Our goal was to interrogate the idea that “mountain passes are higher in the tropics” by investigating ecological and biogeographic drivers of elevational range-sizes patterns among equatorial flora. We used herbarium records for sixty species-rich plant families, representing 18535 species total, to estimate distributions over a 4500 m elevational gradient. For each family, we estimated the change in average range-sizes with increasing elevation (i.e. Rapoport’s rule, abbreviated as ERR) and quantified 15 metrics of familial richness distribution, evolutionary age, and biogeographic affiliation. We visualized covariation across families using phylogenetic principal components analysis (pPCA). We then evaluated how family-level ERR slopes correlated with each metric individually, as well as when using multivariate techniques to reduce dimensionality. We hypothesized that if long term climate stability over millions of years promotes habitat specialization, then among taxa with longer-term tropical affiliations, we would expect smaller range-sizes within lowland forests, with greater range-size expansion towards higher elevations, expressed as a positive ERR slope. Conversely, variation in growing conditions should promote larger, relatively consistent, range-sizes at all sections of an elevational gradient, expressed as a neutral ERR slope. Our results support this corollary because of the dichotomy of ERR slopes observed in relation to the elevational distribution of richness and historical biogeographic positioning. We found that families with greater Sundaland endemism, or richness that was restricted to tropical lowland forests, had positive ERR slopes. Families with stronger Sahul affiliation, or montane centered richness, had shallower, neutral, or negative ERR slopes, as did clades with temperate origins. Families with Wallacea affiliation, broader latitudinal or elevational distributions, cosmopolitanism, greater richness, or older evolutionary age had mixed results. We conclude that the relative steepness of an ERR slope is an indicator of a taxonomic group’s tolerance of habitat variation and vulnerability to contemporary climate change.

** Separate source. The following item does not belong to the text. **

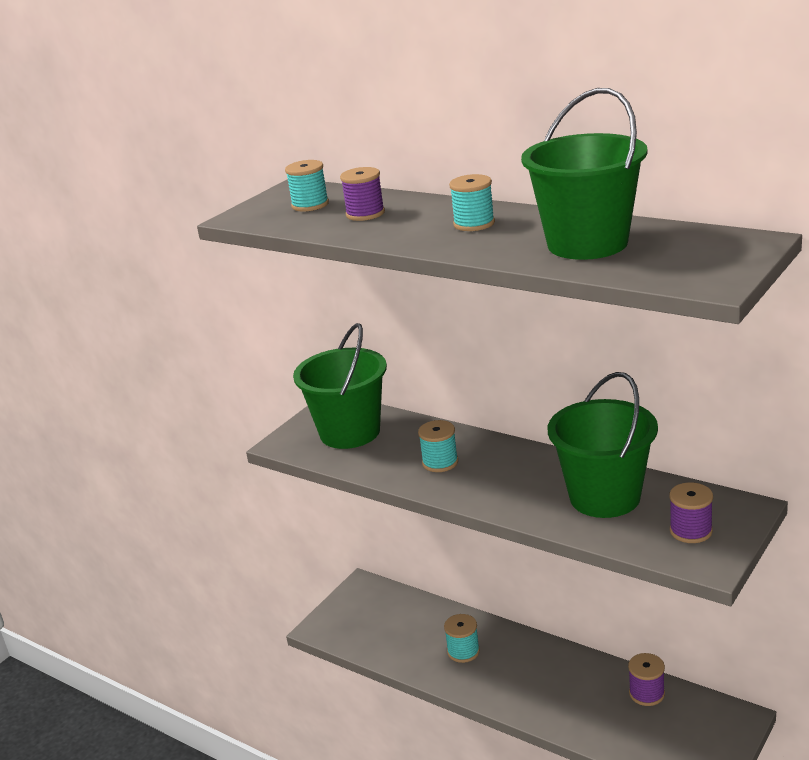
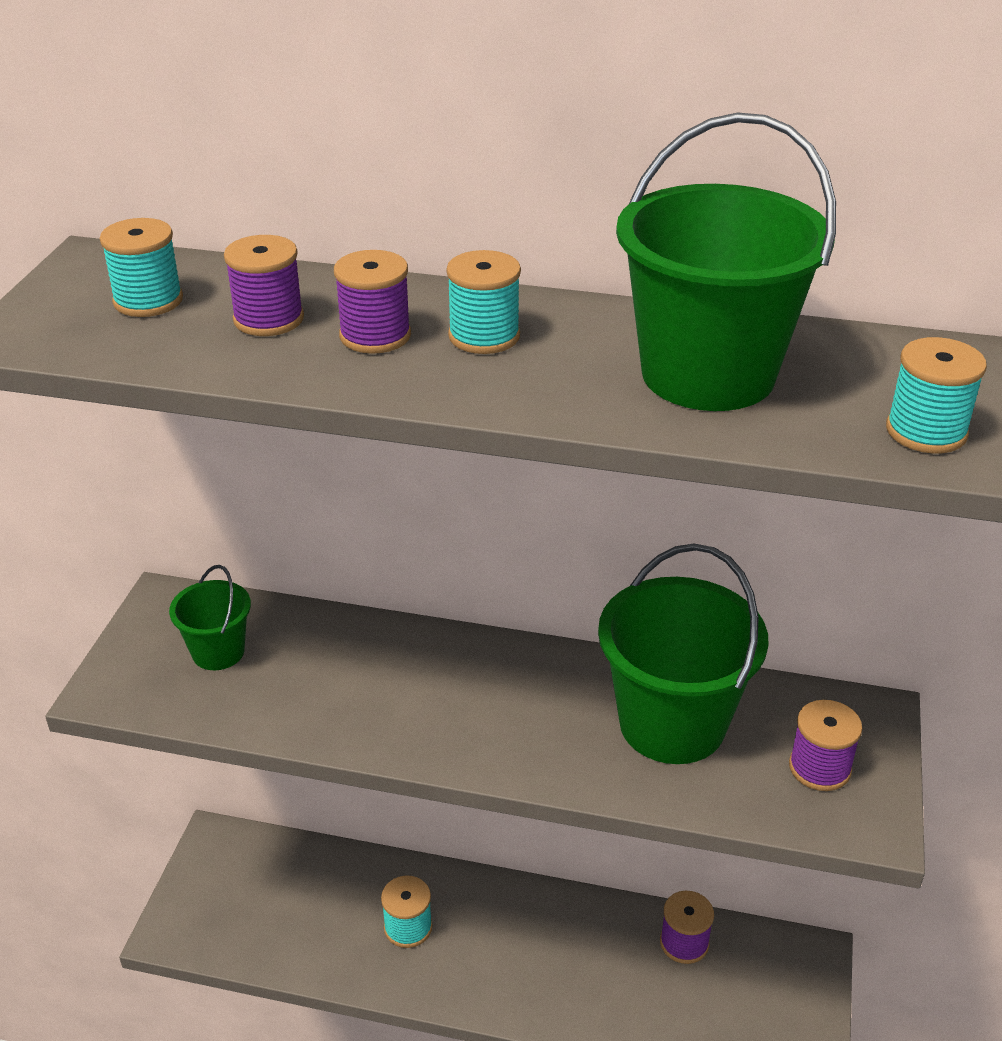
camera: 25 degrees left, 10 degrees up
(350, 432) = (218, 652): green bucket -> green bucket, size x0.52
(415, 222) = (375, 336): none -> purple spool
(440, 462) = (393, 693): turquoise spool -> turquoise spool (926, 431)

This dataset includes species-level elevational ranges and occurrence distribution summaries for >31k plant species from Malesia, which includes the Malay Peninsula and islands of Sumatra, Borneo, Philippines, Java, Lesser Sunda Isles, Sulawesi, Maluki, and New Guinea (excluding the Bismarck archipelago). 

For details on methods, data-sources, data standardization practices, or nomencalture used for “Biogeographic history and centers of richness define elevational range-size patterns for Malesian flora” refer to main document and Supporting information. The data used in the main manuscript is a subset of this Dryad file, selecting only species with two or more observations and from a species-rich family.

Note, the original sources of data included more than a half-million entries from multiple data-sources, most origininating from GBIF.org. The Dryad data file does not include herbarium entries that were excluded due to being flagged as erroneous, non-relevant, or with information that we found to be lacking or conflicting. Elevation data is shown as meters above sea-level (m a.s.l); manually interpreted and converted from feet if necessary. In some instances, nomenclature used for family names has been adjusted to match the phylogenetic mega tree.

Extensive quality control efforts were made to prevent errors with elevation, location, or nomenclature entries, but there is always potential for improvement. This file is provided as-is. Refer to the corresponding author for additional information if needed.